Wrathbone: Okay, that's less than great. Does it strike you as odd that the Guards are all human? Coruscant is a lot more cosmopolitan than that.
SisterSays: The Supreme Chancellor's chair isn't.
Wrathbone: Nor were the Judicial Forces, I guess.
SisterSays: A real Coruscanti lowlander would have known that by the time they were twelve.
Wrathbone: Indeed. It's always the little things that trip you up.
SisterSays: Trip you up, maybe.
Wrathbone: Love you, too, sister. Well, if we can't trust the Senate Guard, who can we trust?
SisterSays: Yeah, I'll deploy subordinate bots.

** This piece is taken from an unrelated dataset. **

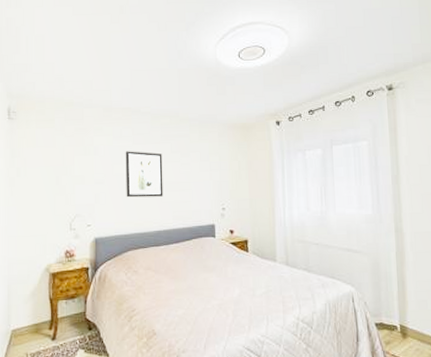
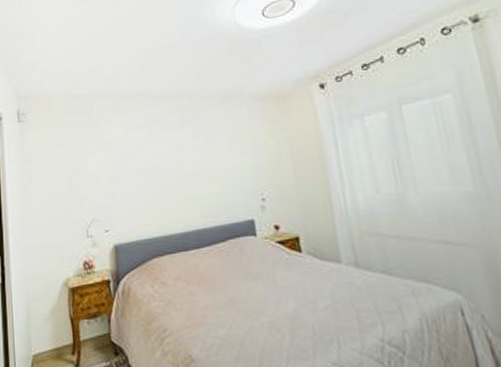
wall art: present [125,151,163,198] -> none [140,140,188,196]

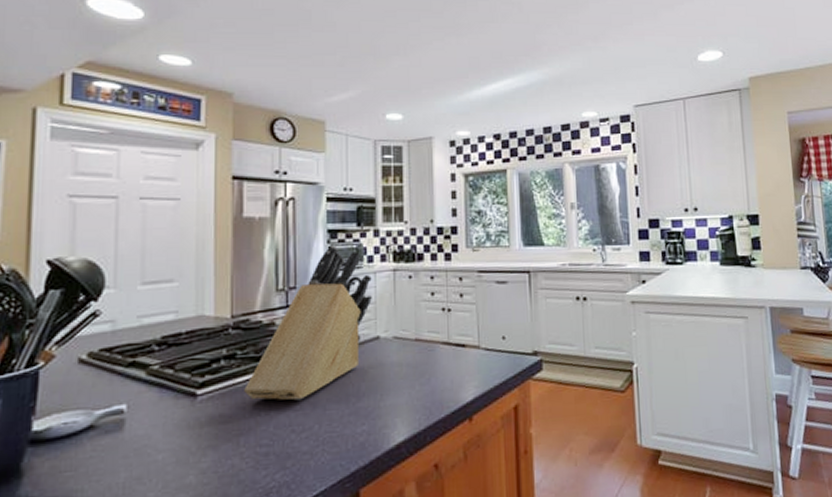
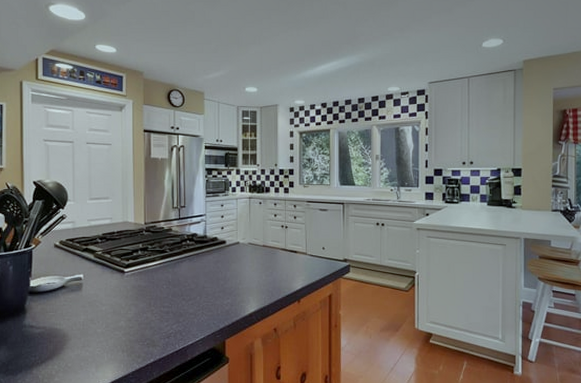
knife block: present [244,246,372,400] -> none [153,180,235,280]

Wrathbone: Don't get caught. I don't think the good captain much likes me.
XXX
Captain Argyus was a charming, intelligent, able man. He didn't make waves about her presence, or bristle at the implied slur on his abilities. Given that and the classically handsome features and figure under the blue Senate Guard armor, Aayla could not for the life of her figure out why the man made her skin crawl. The open contempt he showed for Leo wasn't the cause, it was a natural reaction of a soldier to a spy. Especially one still wearing the colors of his infiltration of the Black Sun when they'd first met (he'd since changed into clothes purchased in Lessu, preferring civilian clothing cut to permit easy concealment of weapons).

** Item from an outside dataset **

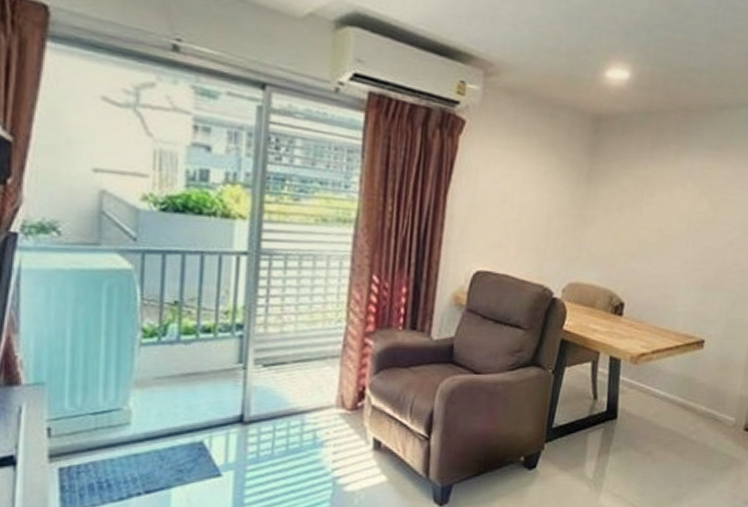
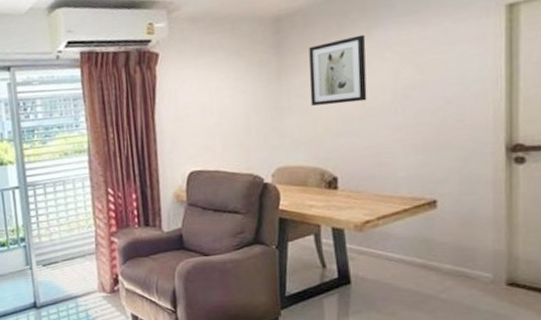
wall art: none [613,156,675,227] -> present [309,34,367,106]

Aayla still nodded politely to him as she made her circuit through the small, Consular-class cruiser that was transporting Tambor back to his trial. It wasn't really a security sweep, as the only threat was Tambor and the man remained in his cell, though the Skakoan had at least been stripped out of his elaborate, highly-modified pressure suit and stuffed into one which definitely did not have any of the fancy bells-and-whistles, or hidden blasters, which his original had. It did however let her stretch her legs a little and after a few days trapped on a tiny freighter with six other people and a very large droid, she was glad of the space. The stopover on Ryloth had been little more than a drop-off and pick-up.
She would be even more glad to be in the vast open spaces of the Jedi Temple where she'd be able to actually stretch out her hands without brushing the ceiling. Still, she was back in her own clothes, with her lightsaber openly hanging from her belt and on the deck of a Republic ship. All was well in the galaxy. Actually, the galaxy was at war, but all was well on her ship.
That was, naturally, the moment everything went to shit. They fell out of hyperspace far earlier than they should have. But not quite when they shouldn't have, either, fortunately.